ClubmeisterIm Jahr 1926 übernahm Erhard Stuppi für zwei Jahre den Vorsitz. Theo Backes wurde Clubmeister. Diese Urkunde, noch heute bestens erhalten, ist ein historisches Dokument aus längst vergangenen Tagen.

 

Ab 1927 wurde die wirtschaftliche gesamtlage immer schlechter und der Verein wechselte ins Lokal Schwarz-Kronenberger. Inzwischen war die Mitgliederzahl auf 25 gewachsen. Ein Vereinsmitglied schenkte dem Club ein Billard. Der Name des Spenders wird in den Niederschriften leider nicht erwähnt.

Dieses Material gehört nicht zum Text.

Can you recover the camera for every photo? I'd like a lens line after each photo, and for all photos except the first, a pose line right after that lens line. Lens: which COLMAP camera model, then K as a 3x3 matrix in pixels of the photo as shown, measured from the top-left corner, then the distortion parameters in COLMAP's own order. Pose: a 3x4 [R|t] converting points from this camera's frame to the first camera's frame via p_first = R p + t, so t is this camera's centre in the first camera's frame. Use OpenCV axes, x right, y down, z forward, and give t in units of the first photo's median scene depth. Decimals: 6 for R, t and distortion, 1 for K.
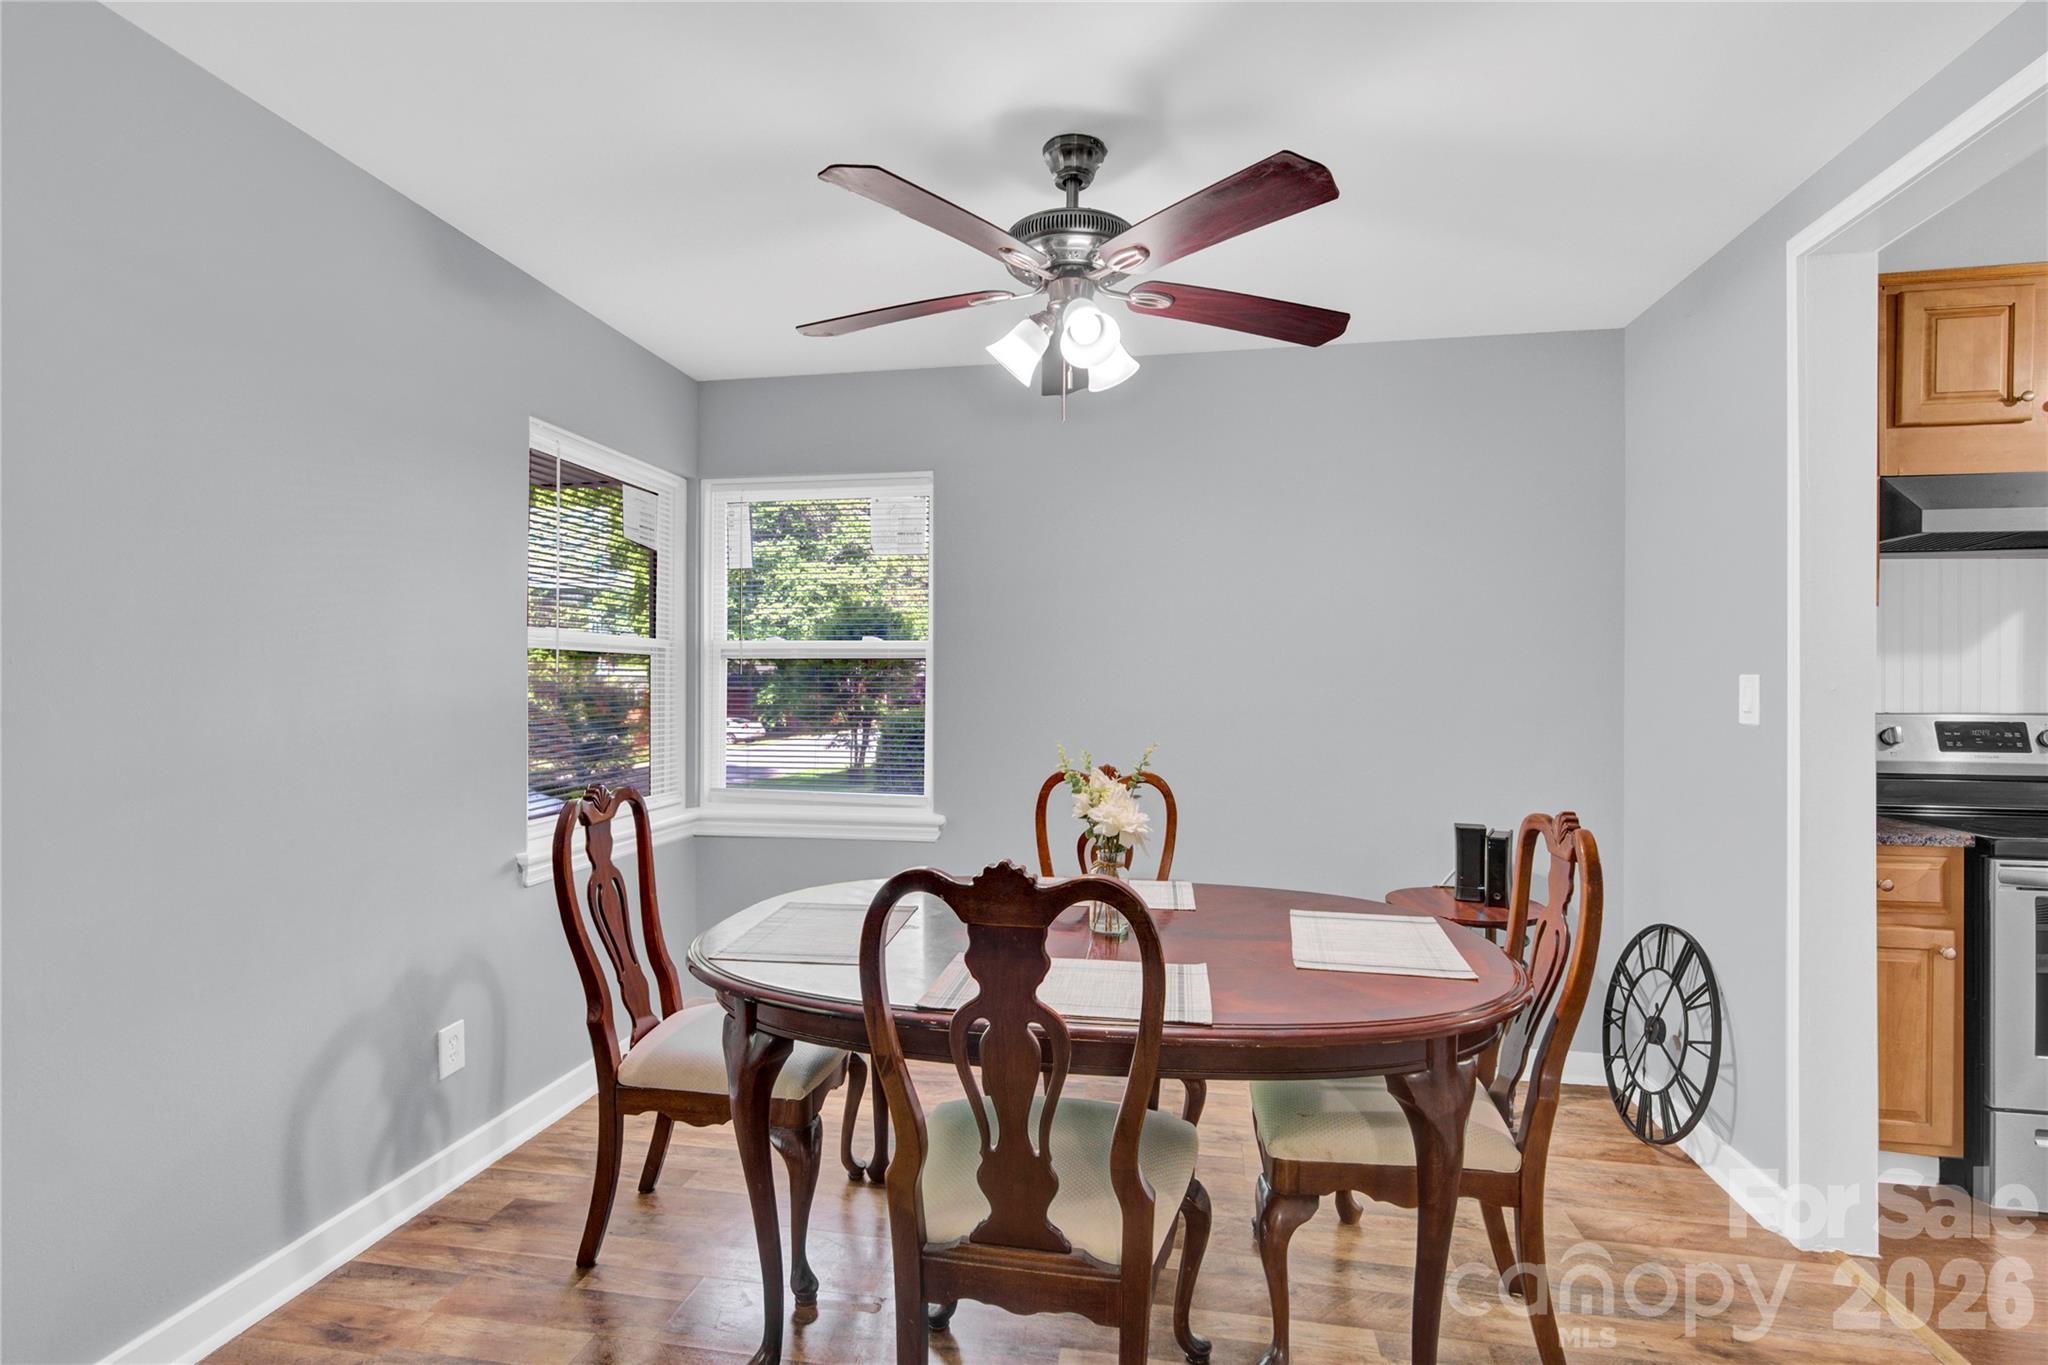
lens RADIAL K [[958.8, 0, 1025.1], [0, 958.8, 689.5], [0, 0, 1]] dist [0.001858, 0.000342]
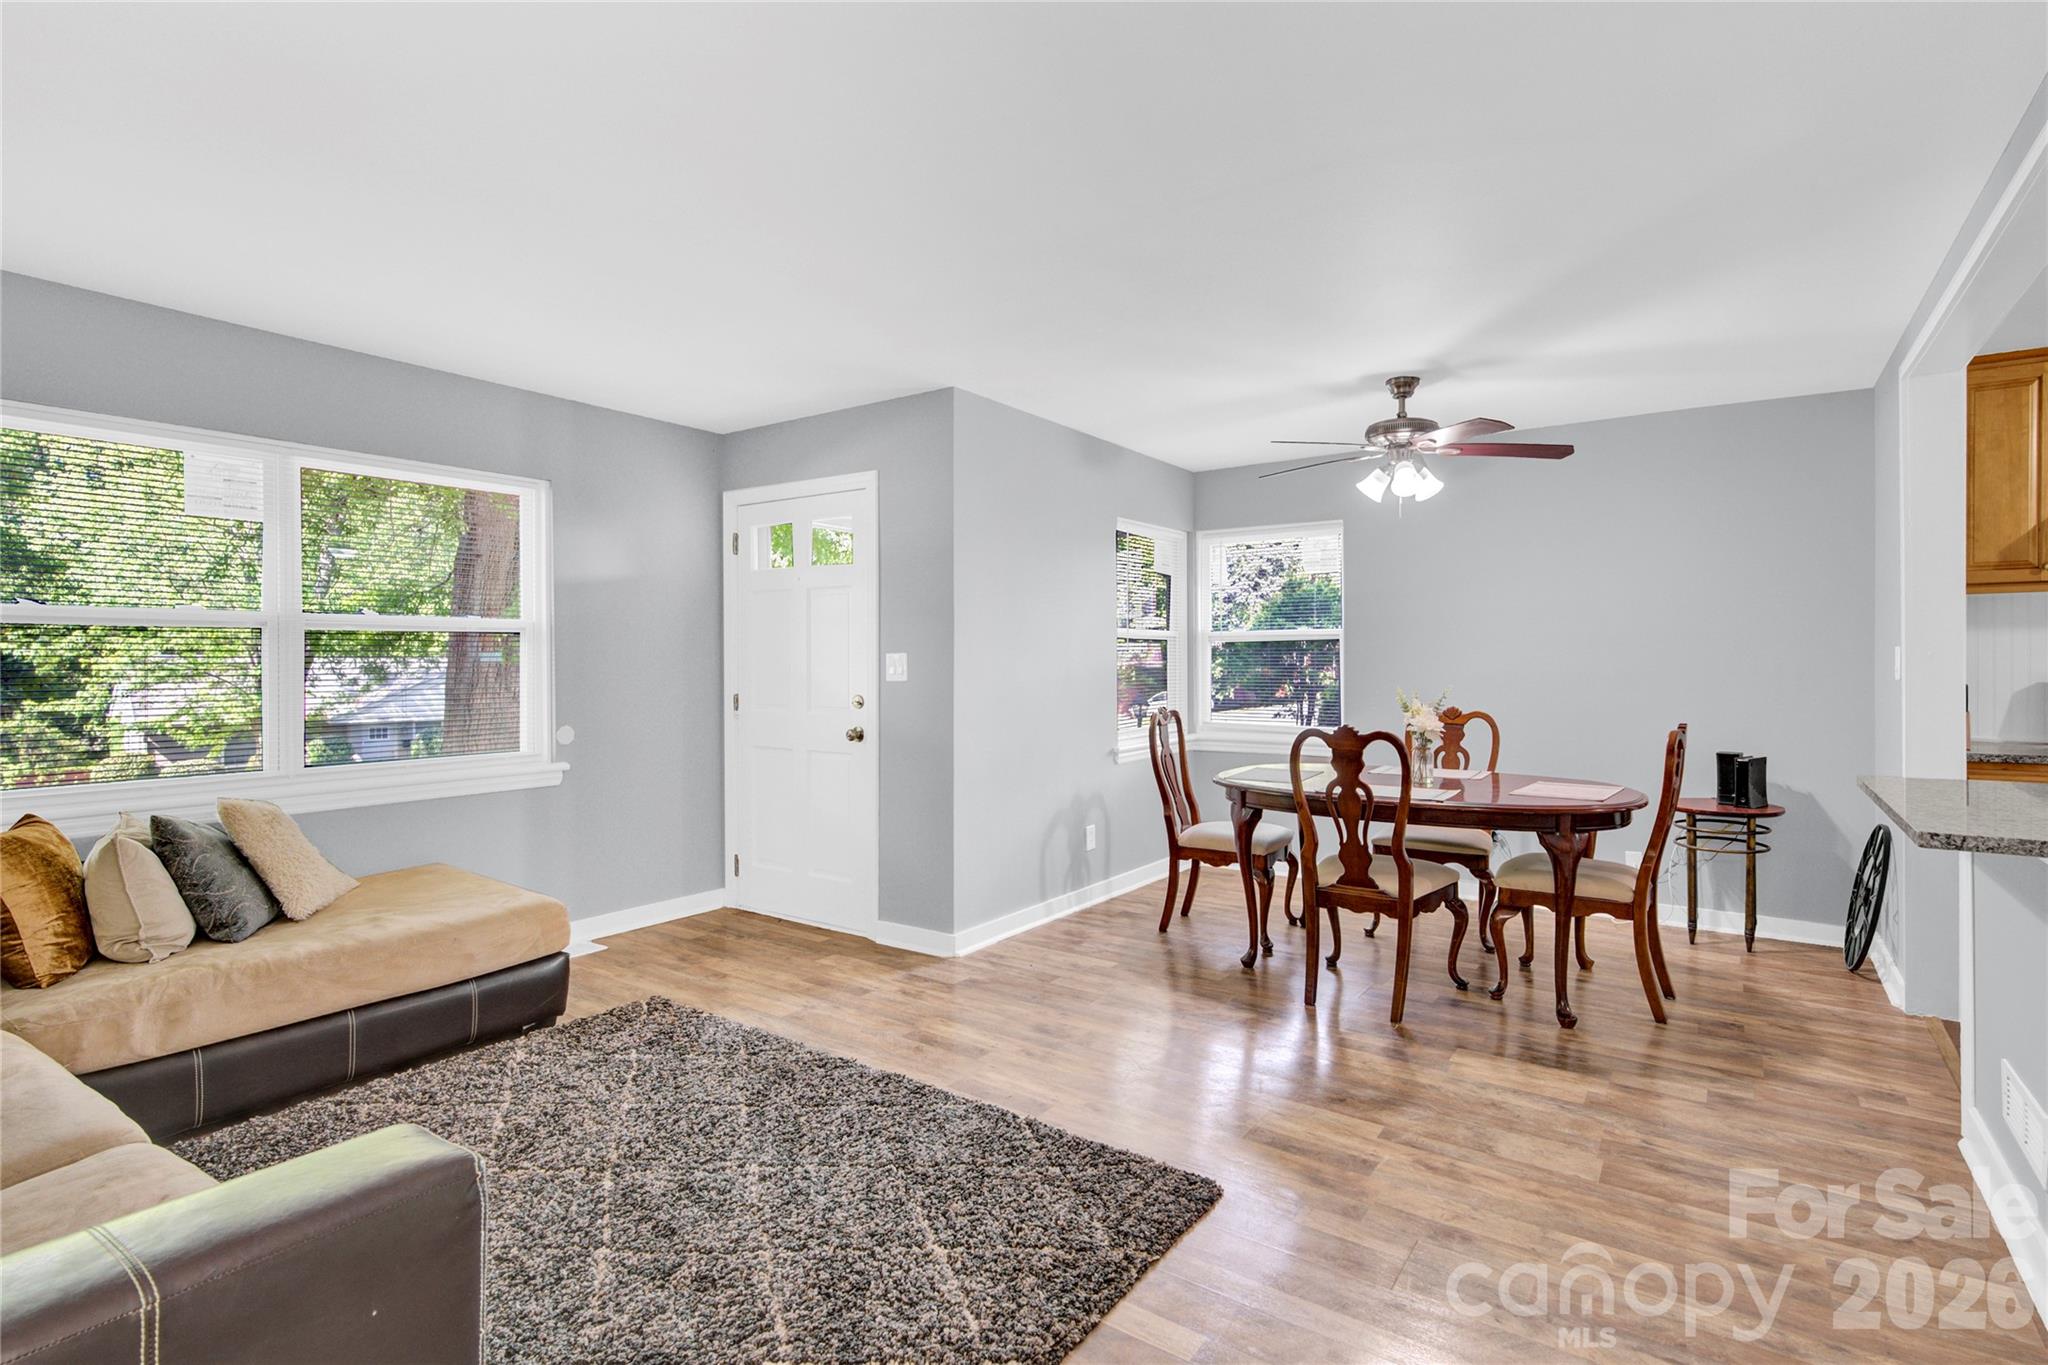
lens RADIAL K [[978.9, 0, 1039.5], [0, 978.9, 673.5], [0, 0, 1]] dist [0.002624, 0.000922]
pose [[0.905634, -0.002739, -0.424051, 0.209389], [0.006923, 0.999941, 0.008324, 0.008115], [0.424004, -0.010474, 0.905600, -1.042805]]
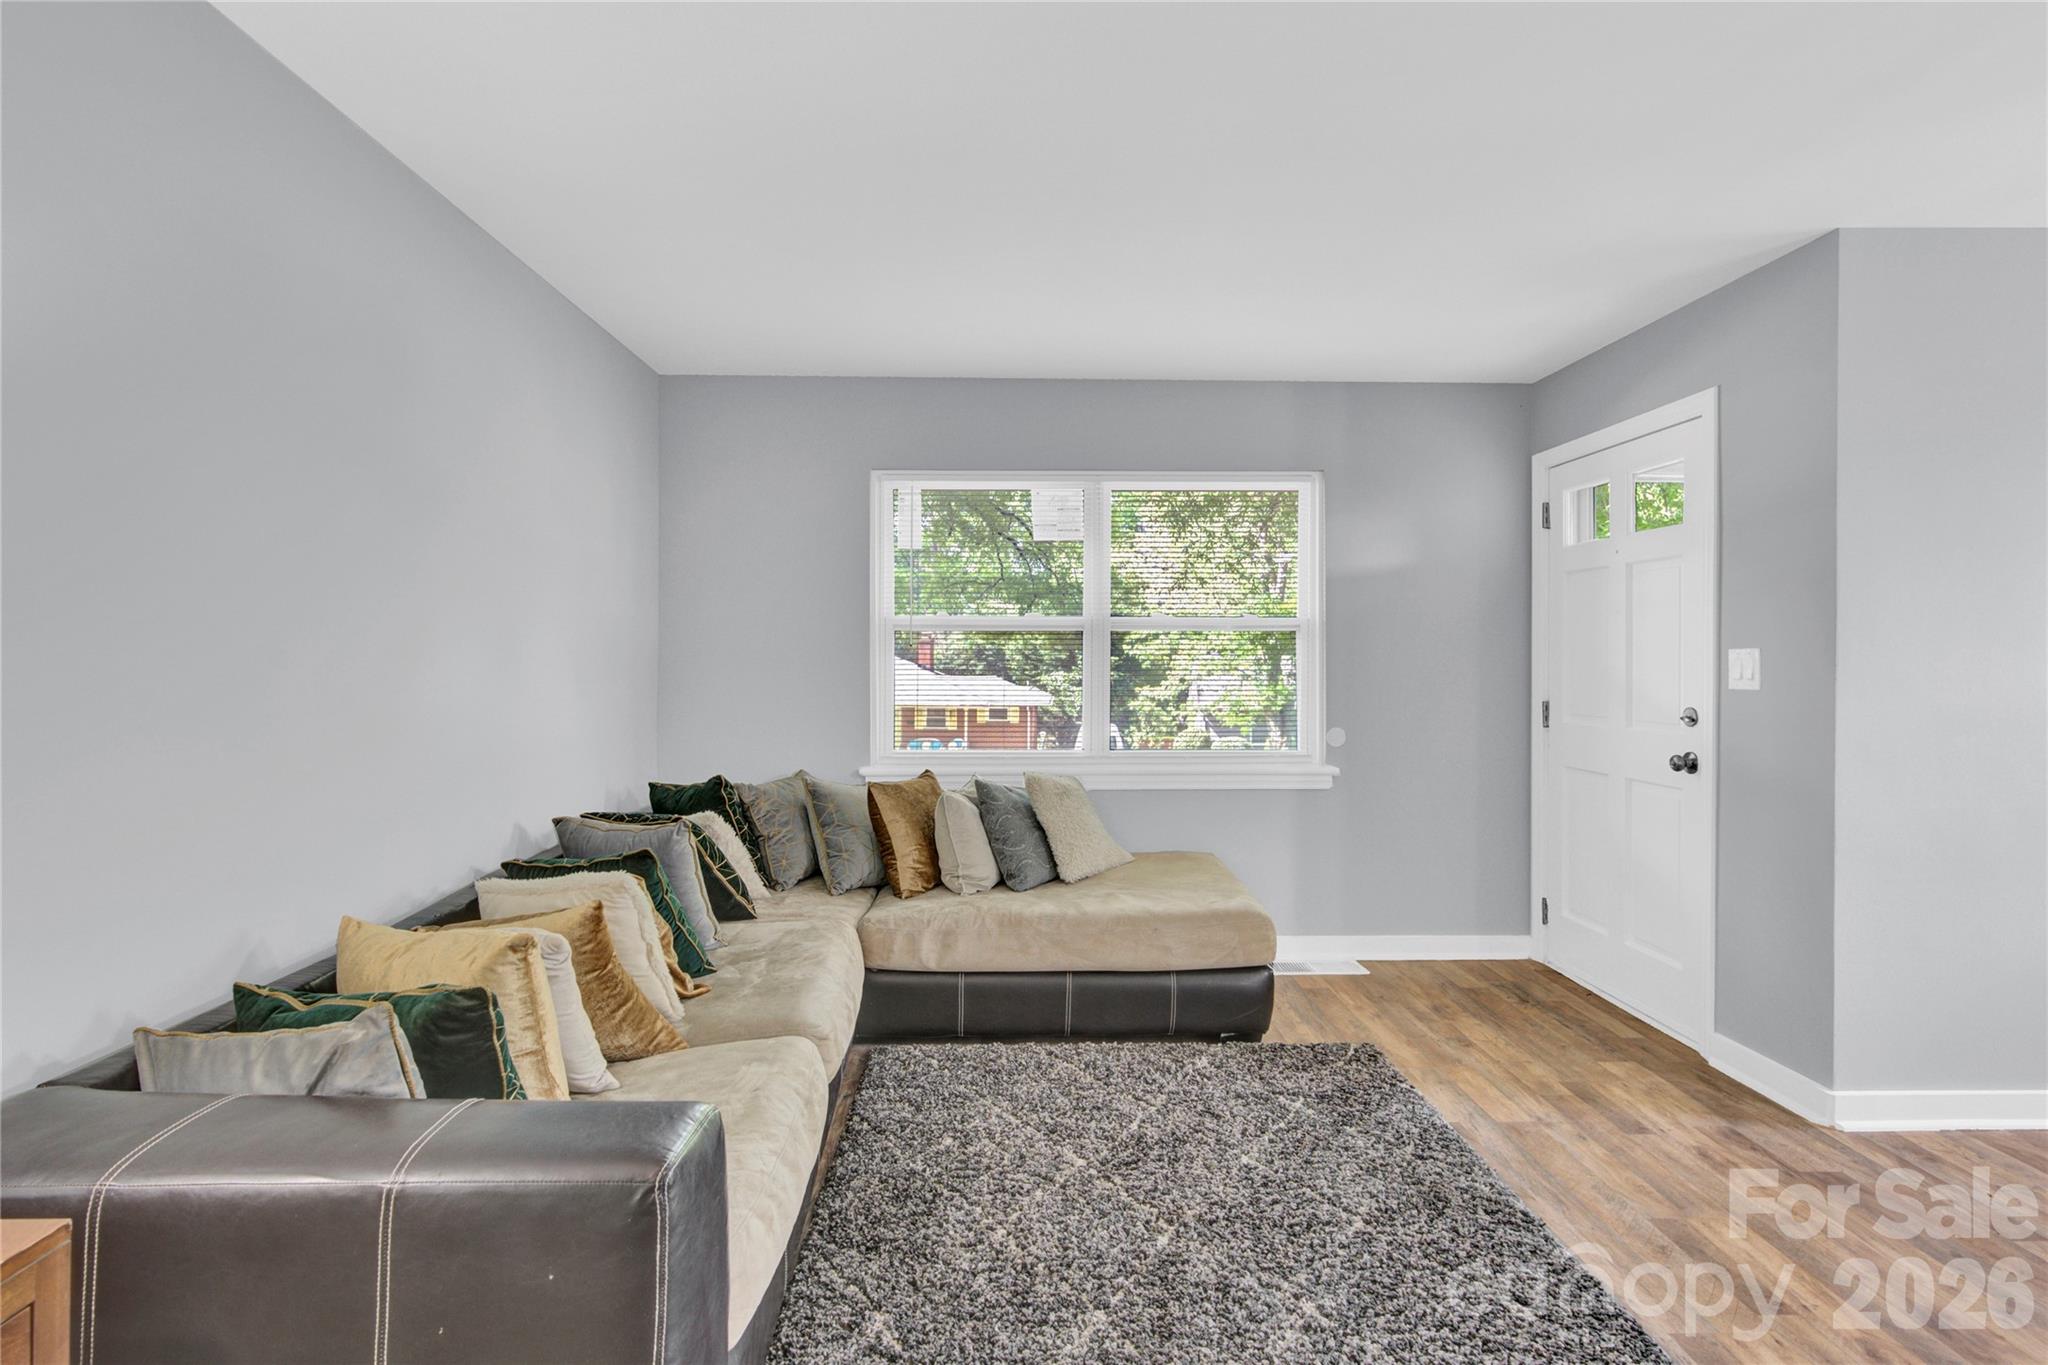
lens RADIAL K [[1001.6, 0, 1030.6], [0, 1001.6, 664.1], [0, 0, 1]] dist [-0.001462, 0.000638]
pose [[0.198385, -0.001682, -0.980123, 0.263233], [-0.002294, 0.999995, -0.002181, 0.008211], [0.980122, 0.002681, 0.198380, -0.612091]]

Da der Verein kaum über Mittel verfügte musste auch das erforderliche Billardtuch von einem mitglied gespendet werden. Wie schlecht die Zeiten waren wird daran deutlich, dass der Verein noch nicht einmal die finanziellen Mittel hatte einen dringend notwendigen Satz neuer Bälle anzuschaffen. Mit einer einmaligen Umlage von 25 Francs pro Mitglied konnten die notwendigen 900 Francs gezahlt werden. Wie viel Geld dies war wird deutlich wenn man den monatlichen Mitgliedsbeitrag von 1 Franc in Relation dazu setzt.

 

In den Jahren 1928 bis 1930 gab es natürlich keinen Spielbetrieb wie wir ihn heute kennen. Man traf sich zu Freundschaftsspielen mit Mannschaften aus Wemmetsweiler, Wiebelskirchen, Elversberg, Bildstock, Saargemünd, Sulzbach, Quierschied, Ottweiler und Herrensohr. Da Autos noch selten waren mußten die Spiele "per pedes" angegangen werden. Ehe man überhaupt zum billardspielen kam war man schon vom Fußmarsch ermüdet.

 

Im Jahr 1930 beschloß eine Mitgliederversamlung erstmals einen Trainer, Fritz Koch aus Neunkrichen, zu verpflichten.